“No, I’d already gone acrost. Keaton here saw it.”
Keaton took up the tale.
“I was there when the old gentleman drove down singing, ‘Lo, the Gentile chain is broken.’ He was awful chipper. Then one of ’em called him old Father Time, and he answered back. I disremember what, but, any way, one word fired another until they was cussin’ Giles Rae up hill and down dale, and instead of keepin’ his head shet like he had ought to have done, he was prophesyin’ curses, desolations, famines, and pestilences on ’em all, and callin’ ’em enemies of Christ. He was sassy—I can’t deny that—and that’s where he wa’n’t wise. Some of the mobocrats was drunk and some was mad; they was all in their high-heeled boots one way or another, and he enraged ’em more. So he says, finally, ‘The Jews fell,’ he says, ‘because they wouldn’t receive their Messiah, the Shiloh, the Saviour. They wet their hands,’ he says, ‘in the best blood that had flowed through the lineage of Judah, and they had to pay the cost. And so will you cowards of Illinois,’ he says, ‘have to pay the penalty for sheddin’ the blood of Joseph Smith, the best blood that has flowed since the Lord’s Christ,’ he says. ‘The wrath of God,’ he says, ‘will abide upon you.’ The old gentleman was a powerful denouncer when he was in the spirit of it—”
“Come, come, Keaton, hurry, for God’s sake—get on!”
“And he made ’em so mad, a-settin’ up there so peart and brave before ’em, givin’ ’em as good as they sent—givin’ ’em hell right to their faces, you might say, that at last they made for him, some of them that you could see had been puttin’ a new faucet into the cider barrel. I saw they meant to do him a mischief—but Lord! what could I do against fifty, being then in the midst of a chill? Well, they drug him off the seat, and said, ‘Now, you old rat, own up that Holy Joe was a danged fraud;’ or something like that. But he was that sanctified and stubborn—‘Better to suffer stripes for the testimony of Christ,’ he says, ‘than to fall by the sin of denial!’ Then they drug him to the bank, one on each side, and says, ‘We baptise you in the holy name of Brockman,’ and in they dumped him—backwards, mind you! I saw then they was in a slippery place where it was deep and the current awful strong. But they hauled him out, and says again, ‘Do you renounce Holy Joe Smith and all his works?’ The poor old fellow couldn’t talk a word for the chill, but he shook his head like sixty—as stubborn as you’d wish. So they said, ‘Damn you! here’s another, then. We baptise you in the name of James K. Polk, President of the United States!’ and in they threw him again. Whether they done it on purpose or not, I wouldn’t like to say, but that time his coat collar slipped out of their hands and down he went.

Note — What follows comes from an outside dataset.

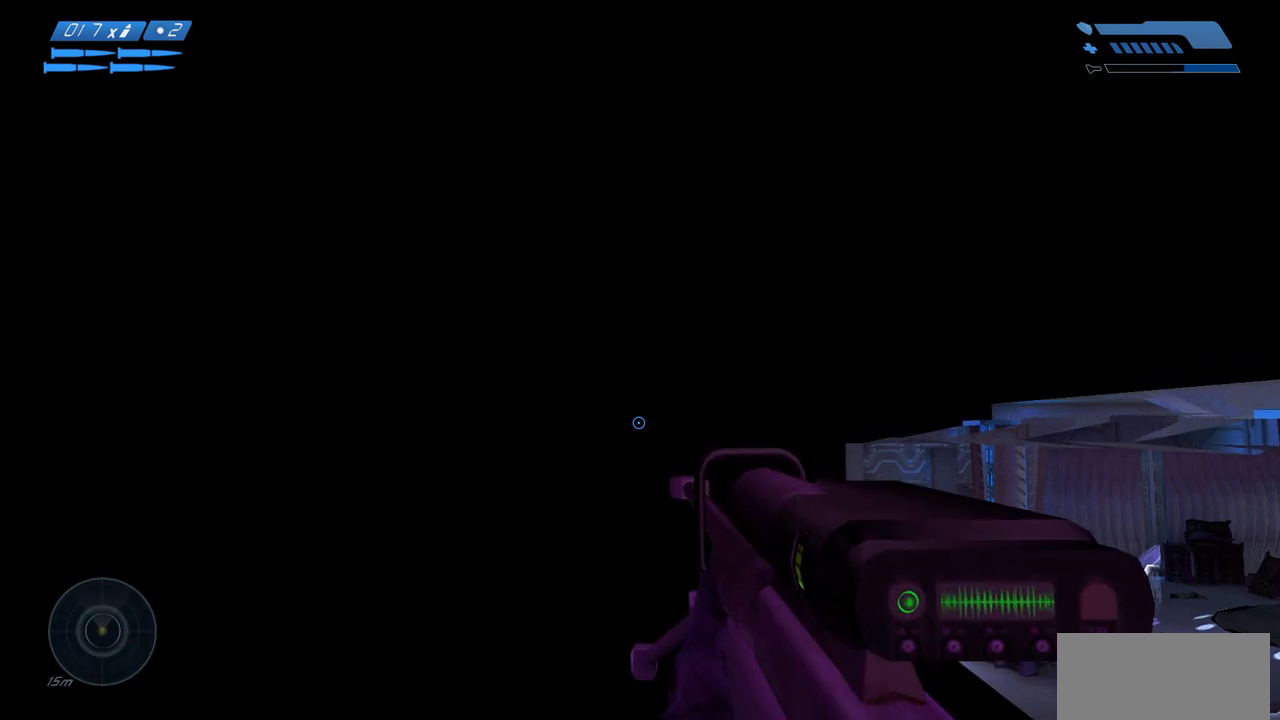
{"keys": ["s", "w"], "mouse": [], "events": [[400, "a", "up"], [400, "space", "up"], [483, "s", "down"], [483, "w", "down"]]}
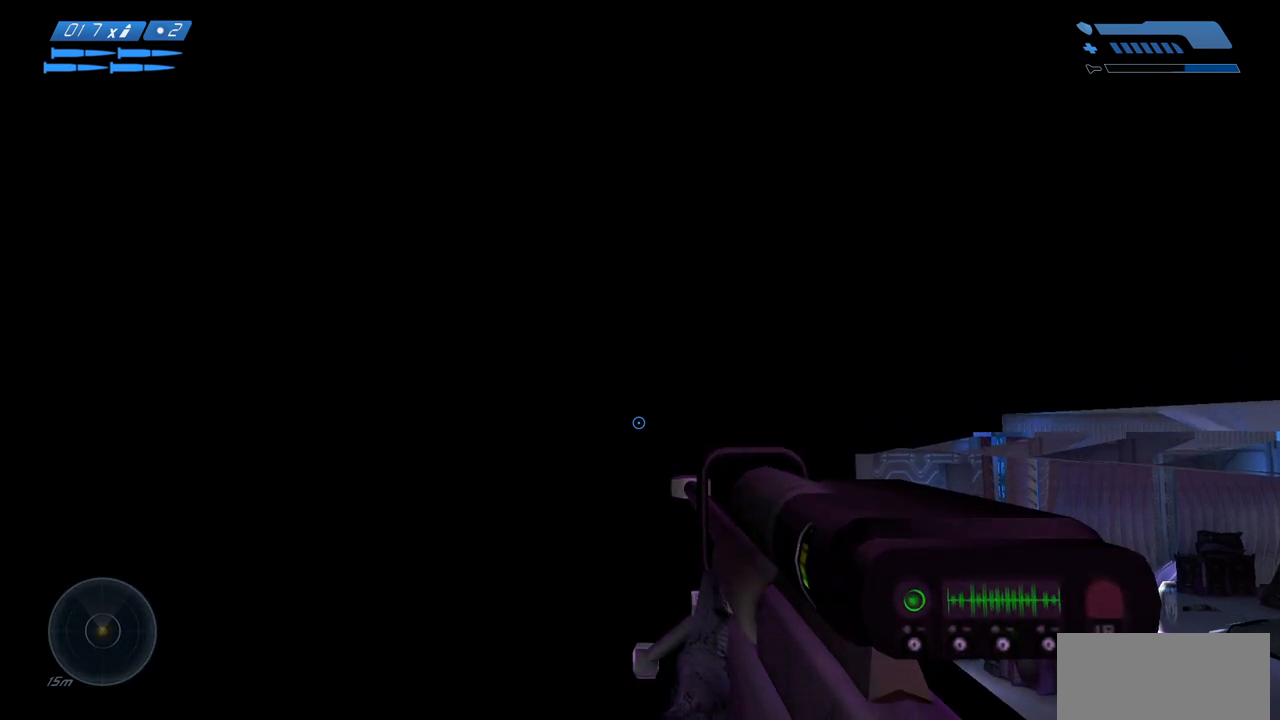
{"keys": ["s"], "mouse": [], "events": [[83, "w", "up"]]}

He came up ten feet down-stream and quite a ways out, and they hooted at him. I seen him come up once after that, and then they see he couldn’t swim a stroke, but little they cared. And I never saw him again. I jest took hold of the team and drove it on the boat, scared to death for what you’d do when you come,—so I kept still and they kept still. But remember, it’s only another debt the blood of the Gentiles will have to pay—”
“Either here on earth or in hell,” said the Bishop.
“And the soul of your poor pa is now warm and dry and happy in the presence of his Lord God.”
Chapter VI.
The Lute of the Holy Ghost Is Further Chastened
Listening to Keaton’s tale, he had dimly seen the caravan of hunted creatures crawl past him over the fading green of the prairie; the wagons with their bowed white covers; a heavy cart, jolting, creaking, lumbering mysteriously along, a sick driver hidden somewhere back under its makeshift cover of torn counterpanes; a battered carriage, reminiscent of past luxury, drawn by oxen; more wagons, some without covers; a two-wheeled cart, designed in the ingenuity of desperation, laden with meal-sacks, a bundle of bedding, a sleeping child, and drawn by a little dry-dugged heifer; then more wagons with stooping figures trudging doggedly beside them, here a man, there a woman leading a child. He saw them as shapes floating by in a dream, blurred and inconsequent. But between himself and the train, more clearly outlined to his gaze, he saw the worn face of his father tossed on the cold, dark waters, being swept down by the stream, the weak old hands clutching for some support in the muddy current, the white head with the chin held up sinking lower at each failure, then at last going under, gulping, to leave a little row of bubbles down the stream.
In a craze of rage and grief he turned toward the river, when he heard the sharp voice of the Bishop calling him back.